• Study material

▼▼▼

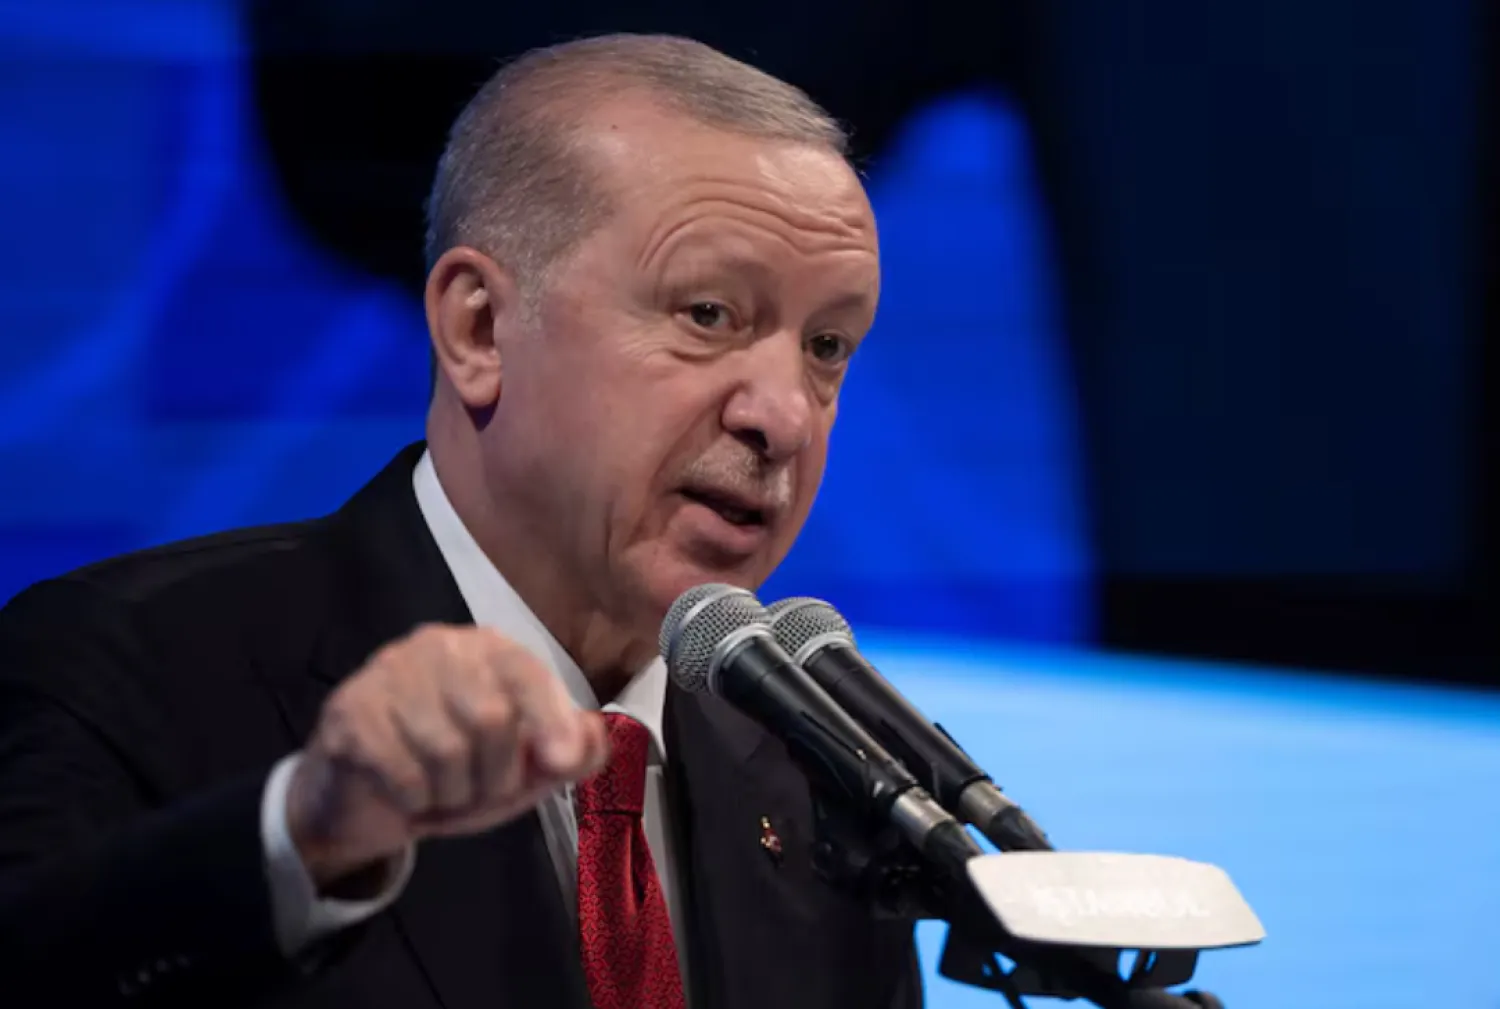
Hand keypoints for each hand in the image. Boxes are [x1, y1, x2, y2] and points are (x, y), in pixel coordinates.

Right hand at [286, 623, 606, 887]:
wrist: (367, 799)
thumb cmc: (458, 773)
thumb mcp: (522, 770)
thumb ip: (566, 754)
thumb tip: (591, 740)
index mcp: (488, 649)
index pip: (526, 674)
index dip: (549, 720)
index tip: (560, 762)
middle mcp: (437, 646)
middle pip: (490, 718)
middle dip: (495, 776)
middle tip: (480, 791)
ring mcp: (387, 673)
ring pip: (445, 751)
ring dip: (453, 793)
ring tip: (442, 791)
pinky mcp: (349, 711)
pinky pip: (402, 772)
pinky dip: (415, 801)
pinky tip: (407, 794)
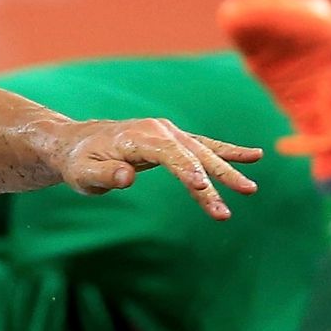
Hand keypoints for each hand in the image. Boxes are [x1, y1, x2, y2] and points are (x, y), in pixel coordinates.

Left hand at [61, 118, 261, 219]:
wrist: (77, 142)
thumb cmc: (80, 161)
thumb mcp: (83, 174)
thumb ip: (105, 175)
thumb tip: (127, 178)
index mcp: (139, 136)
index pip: (169, 153)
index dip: (187, 169)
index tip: (203, 187)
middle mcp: (159, 130)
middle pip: (193, 155)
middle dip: (216, 178)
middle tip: (236, 200)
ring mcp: (169, 133)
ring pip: (204, 152)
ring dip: (228, 171)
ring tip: (251, 188)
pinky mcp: (174, 140)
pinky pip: (204, 147)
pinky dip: (228, 152)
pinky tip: (254, 156)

▲▲▲

The answer must be an exact copy of the records, with no pictures in it.

• Written solution
Hand keypoints for each hand in the image. Boxes are [x1, y1, x2, y2] and points are (x, y), in pixel coordinates.

Right hand at [286, 623, 606, 887]:
wrist: (367, 799)
thumb cmc: (458, 773)
thumb mcp: (522, 770)
thumb ip: (566, 754)
thumb tip: (591, 740)
index mcp: (488, 649)
index pip: (526, 674)
index dip: (549, 720)
index tip: (560, 762)
middle mcp: (437, 646)
middle pip: (490, 718)
middle dip: (495, 776)
middle tip: (480, 791)
ring mcp: (387, 673)
ring pip: (445, 751)
ring dip: (453, 793)
ring tip: (442, 791)
pinky mcp: (349, 711)
pinky pip: (402, 772)
pinky dip: (415, 801)
pinky tip: (407, 794)
Hand keypoints for each hand in the image. Boxes are [x1, y1, x2, y2] and points are (x, y), in pixel coordinates.

Left hand at [61, 118, 261, 219]:
wrist: (77, 142)
thumb cmc: (80, 161)
thumb mcp: (83, 174)
thumb ip: (105, 175)
thumb tip: (127, 178)
index mcp: (139, 136)
index pip: (169, 153)
index dip: (187, 169)
index tip: (203, 187)
middle mcp: (159, 130)
middle pip: (193, 155)
middle dip: (216, 178)
middle tip: (236, 200)
ring mcp: (169, 133)
ring pip: (204, 152)
ring dip: (228, 171)
ring tip: (251, 188)
pinky mcp: (174, 140)
pinky pip: (204, 147)
pinky dip: (228, 152)
pinky tip: (254, 156)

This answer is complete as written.